*Exercise prompt*: Echo back every line of the material below word for word, but leave out the pictures.
════
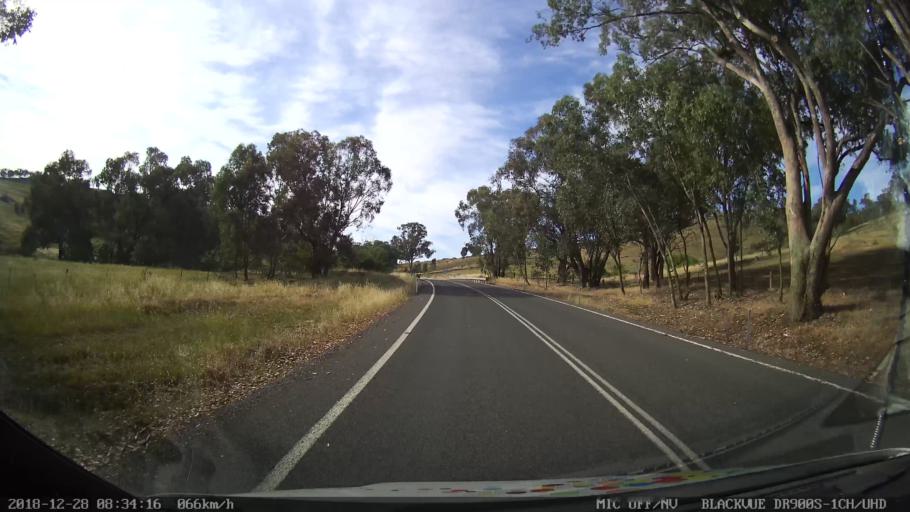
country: AU
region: New South Wales
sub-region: Blayney
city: Blayney
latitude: -33.9732
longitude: 149.3085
════
*Correct answer*:
country: AU
region: New South Wales
sub-region: Blayney
city: Blayney
latitude: -33.9732
longitude: 149.3085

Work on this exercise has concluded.